## Raw data
★ ★ ★ ★
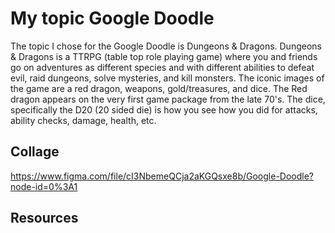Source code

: # My topic Google Doodle
The topic I chose for the Google Doodle is Dungeons & Dragons.  Dungeons & Dragons is a TTRPG (table top role playing game) where you and friends go on adventures as different species and with different abilities to defeat evil, raid dungeons, solve mysteries, and kill monsters.  The iconic images of the game are a red dragon, weapons, gold/treasures, and dice.  The Red dragon appears on the very first game package from the late 70's.  The dice, specifically the D20 (20 sided die) is how you see how you did for attacks, ability checks, damage, health, etc.  

## Collage

https://www.figma.com/file/cI3NbemeQCja2aKGQsxe8b/Google-Doodle?node-id=0%3A1

## Resources
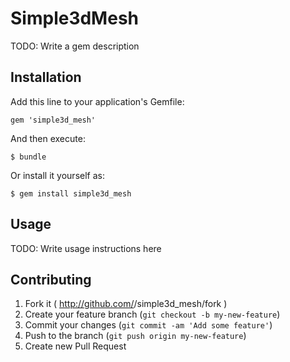 # Simple3dMesh

TODO: Write a gem description

## Installation

Add this line to your application's Gemfile:

    gem 'simple3d_mesh'

And then execute:

    $ bundle

Or install it yourself as:

    $ gem install simple3d_mesh

## Usage

TODO: Write usage instructions here

## Contributing

1. Fork it ( http://github.com/<my-github-username>/simple3d_mesh/fork )
2. Create your feature branch (`git checkout -b my-new-feature`)
3. Commit your changes (`git commit -am 'Add some feature'`)
4. Push to the branch (`git push origin my-new-feature`)
5. Create new Pull Request
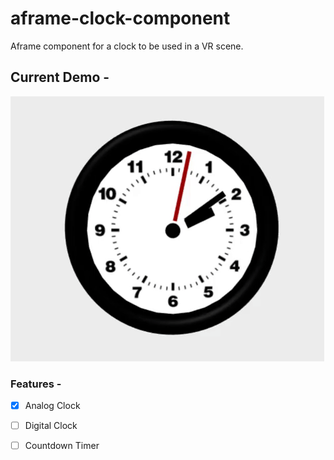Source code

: ﻿# aframe-clock-component
 Aframe component for a clock to be used in a VR scene.
 ## Current Demo - 
 ![](demo.gif)
 ### Features - 
 - [X] Analog Clock
 - [ ] Digital Clock
 - [ ] Countdown Timer
 
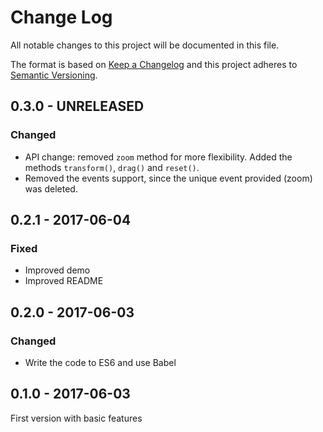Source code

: # Change Log
All notable changes to this project will be documented in this file.

The format is based on [Keep a Changelog](http://keepachangelog.com/) 
and this project adheres to [Semantic Versioning](http://semver.org/).

## 0.3.0 - UNRELEASED

### Changed

* API change: removed `zoom` method for more flexibility. Added the methods `transform()`, `drag()` and `reset()`.
* Removed the events support, since the unique event provided (zoom) was deleted.

## 0.2.1 - 2017-06-04

### Fixed

* Improved demo
* Improved README

## 0.2.0 - 2017-06-03

### Changed

* Write the code to ES6 and use Babel

## 0.1.0 - 2017-06-03

First version with basic features
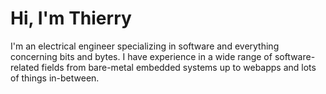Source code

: # Hi, I'm Thierry

I'm an electrical engineer specializing in software and everything concerning bits and bytes.
I have experience in a wide range of software-related fields from bare-metal embedded systems up to webapps and lots of things in-between.
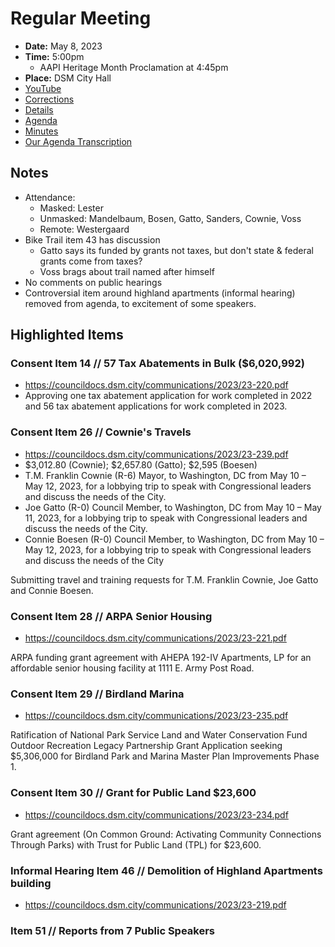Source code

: # Regular Meeting

- **Date:** May 8, 2023
- **Time:** 5:00pm
    -  AAPI Heritage Month Proclamation at 4:45pm
- **Place:** DSM City Hall
- [YouTube](https://youtube.com/live/lSbkZLagd5E)
- [Corrections](https://councildocs.dsm.city/corrections/20230508%20CAP.pdf)
- [Details](https://www.dsm.city/citycouncil_detail_T60_R2412.php)
- [Agenda](https://councildocs.dsm.city/agendas/ag20230508.pdf)
- [Minutes](https://councildocs.dsm.city/minutes/as20230508.pdf)
- [Our Agenda Transcription](#/view/agenda~2023~transcription~05-08_RM)

## Notes

- Attendance:
    - Masked: Lester
    - Unmasked: Mandelbaum, Bosen, Gatto, Sanders, Cownie, Voss
    - Remote: Westergaard
- Bike Trail item 43 has discussion
    - Gatto says its funded by grants not taxes, but don't state & federal grants come from taxes?
    - Voss brags about trail named after himself
- No comments on public hearings
- Controversial item around highland apartments (informal hearing) removed from agenda, to excitement of some speakers.

## Highlighted Items

### Consent Item 14 // 57 Tax Abatements in Bulk ($6,020,992)

- https://councildocs.dsm.city/communications/2023/23-220.pdf
- Approving one tax abatement application for work completed in 2022 and 56 tax abatement applications for work completed in 2023. 

### Consent Item 26 // Cownie's Travels

- https://councildocs.dsm.city/communications/2023/23-239.pdf
- $3,012.80 (Cownie); $2,657.80 (Gatto); $2,595 (Boesen)
- T.M. Franklin Cownie (R-6) Mayor, to Washington, DC from May 10 – May 12, 2023, for a
  lobbying trip to speak with Congressional leaders and discuss the needs of the City.
- Joe Gatto (R-0) Council Member, to Washington, DC from May 10 – May 11, 2023, for a lobbying
  trip to speak with Congressional leaders and discuss the needs of the City.
- Connie Boesen (R-0) Council Member, to Washington, DC from May 10 – May 12, 2023, for a
  lobbying trip to speak with Congressional leaders and discuss the needs of the City

Submitting travel and training requests for T.M. Franklin Cownie, Joe Gatto and Connie Boesen. 

### Consent Item 28 // ARPA Senior Housing

- https://councildocs.dsm.city/communications/2023/23-221.pdf

ARPA funding grant agreement with AHEPA 192-IV Apartments, LP for an affordable senior housing facility at 1111 E. Army Post Road. 

### Consent Item 29 // Birdland Marina

- https://councildocs.dsm.city/communications/2023/23-235.pdf

Ratification of National Park Service Land and Water Conservation Fund Outdoor Recreation Legacy Partnership Grant Application seeking $5,306,000 for Birdland Park and Marina Master Plan Improvements Phase 1. 

### Consent Item 30 // Grant for Public Land $23,600

- https://councildocs.dsm.city/communications/2023/23-234.pdf

Grant agreement (On Common Ground: Activating Community Connections Through Parks) with Trust for Public Land (TPL) for $23,600. 

### Informal Hearing Item 46 // Demolition of Highland Apartments building

- https://councildocs.dsm.city/communications/2023/23-219.pdf

### Item 51 // Reports from 7 Public Speakers

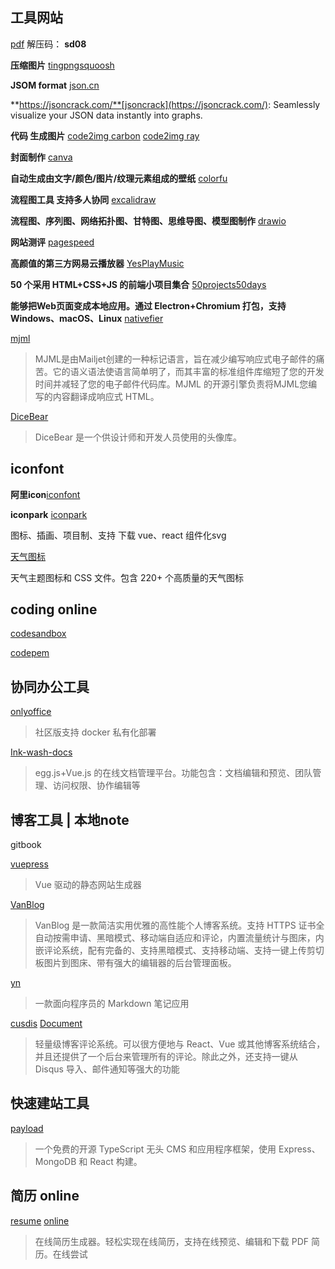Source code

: ## 工具网站

[pdf](https://www.aliyundrive.com/s/9CYxCyFCDnd) 解压码： **sd08**

**压缩图片** [tingpng](https://tinypng.com/)[squoosh](https://squoosh.app/)

**JSOM format** [json.cn](https://json.cn/)

**https://jsoncrack.com/**[jsoncrack](https://jsoncrack.com/): Seamlessly visualize your JSON data instantly into graphs.

**代码 生成图片** [code2img carbon](https://carbon.now.sh/) [code2img ray](https://ray.so/)

**封面制作** [canva](https://www.canva.cn/)

**自动生成由文字/颜色/图片/纹理元素组成的壁纸** [colorfu](https://github.com/pearmini/colorfu)

**流程图工具 支持多人协同** [excalidraw](https://excalidraw.com/)

**流程图、序列图、网络拓扑图、甘特图、思维导图、模型图制作** [drawio](https://github.com/jgraph/drawio)

**网站测评** [pagespeed](https://pagespeed.web.dev/)

**高颜值的第三方网易云播放器** [YesPlayMusic](https://github.com/qier222/YesPlayMusic)

**50 个采用 HTML+CSS+JS 的前端小项目集合** [50projects50days](https://github.com/bradtraversy/50projects50days)

**能够把Web页面变成本地应用。通过 Electron+Chromium 打包，支持 Windows、macOS、Linux** [nativefier](https://github.com/nativefier/nativefier)

[mjml](https://github.com/mjmlio/mjml)

> MJML是由Mailjet创建的一种标记语言，旨在减少编写响应式电子邮件的痛苦。它的语义语法使语言简单明了，而其丰富的标准组件库缩短了您的开发时间并减轻了您的电子邮件代码库。MJML 的开源引擎负责将MJML您编写的内容翻译成响应式 HTML。

[DiceBear](https://github.com/dicebear/dicebear)

> DiceBear 是一个供设计师和开发人员使用的头像库。

## iconfont

**阿里icon**[iconfont](https://www.iconfont.cn/)

**iconpark** [iconpark](https://iconpark.oceanengine.com/home)

图标、插画、项目制、支持 下载 vue、react 组件化svg

[天气图标](https://github.com/erikflowers/weather-icons)

天气主题图标和 CSS 文件。包含 220+ 个高质量的天气图标



## coding online

[codesandbox](https://codesandbox.io/)

[codepem](https://codepen.io/)

## 协同办公工具

[onlyoffice](https://github.com/ONLYOFFICE/docker-onlyoffice-nextcloud)
>社区版支持 docker 私有化部署

[Ink-wash-docs](https://github.com/huangwei9527/Ink-wash-docs)
>  egg.js+Vue.js 的在线文档管理平台。功能包含：文档编辑和预览、团队管理、访问权限、协作编辑等

## 博客工具 | 本地note

gitbook

[vuepress](https://www.vuepress.cn/)
> Vue 驱动的静态网站生成器

[VanBlog](https://github.com/Mereithhh/vanblog)
> VanBlog 是一款简洁实用优雅的高性能个人博客系统。支持 HTTPS 证书全自动按需申请、黑暗模式、移动端自适应和评论，内置流量统计与图床，内嵌评论系统，配有完备的、支持黑暗模式、支持移动端、支持一键上传剪切板图片到图床、带有强大的编辑器的后台管理面板。

[yn](https://github.com/purocean/yn)
> 一款面向程序员的 Markdown 笔记应用

[cusdis](https://github.com/djyde/cusdis) [Document](https://cusdis.com/)
> 轻量级博客评论系统。可以很方便地与 React、Vue 或其他博客系统结合，并且还提供了一个后台来管理所有的评论。除此之外，还支持一键从 Disqus 导入、邮件通知等强大的功能



## 快速建站工具

[payload](https://github.com/payloadcms/payload)

> 一个免费的开源 TypeScript 无头 CMS 和应用程序框架，使用 Express、MongoDB 和 React 构建。


## 简历 online

[resume](https://github.com/visiky/resume) [online](https://visiky.github.io/resume/?mode=edit&template=template1)

> 在线简历生成器。轻松实现在线简历，支持在线预览、编辑和下载 PDF 简历。在线尝试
★ ★ ★ ★
## Task goal
Copy word for word every line from the start of the material through the line holding "TODO: Write usage instructions here". The pictures are not part of the copy.

## Problem solution
Source code

: # My topic Google Doodle
The topic I chose for the Google Doodle is Dungeons & Dragons.  Dungeons & Dragons is a TTRPG (table top role playing game) where you and friends go on adventures as different species and with different abilities to defeat evil, raid dungeons, solve mysteries, and kill monsters.  The iconic images of the game are a red dragon, weapons, gold/treasures, and dice.  The Red dragon appears on the very first game package from the late 70's.  The dice, specifically the D20 (20 sided die) is how you see how you did for attacks, ability checks, damage, health, etc.  

## Collage

https://www.figma.com/file/cI3NbemeQCja2aKGQsxe8b/Google-Doodle?node-id=0%3A1

## Resources
 # Simple3dMesh

TODO: Write a gem description

## Installation

Add this line to your application's Gemfile:

    gem 'simple3d_mesh'

And then execute:

    $ bundle

Or install it yourself as:

    $ gem install simple3d_mesh

## Usage

TODO: Write usage instructions here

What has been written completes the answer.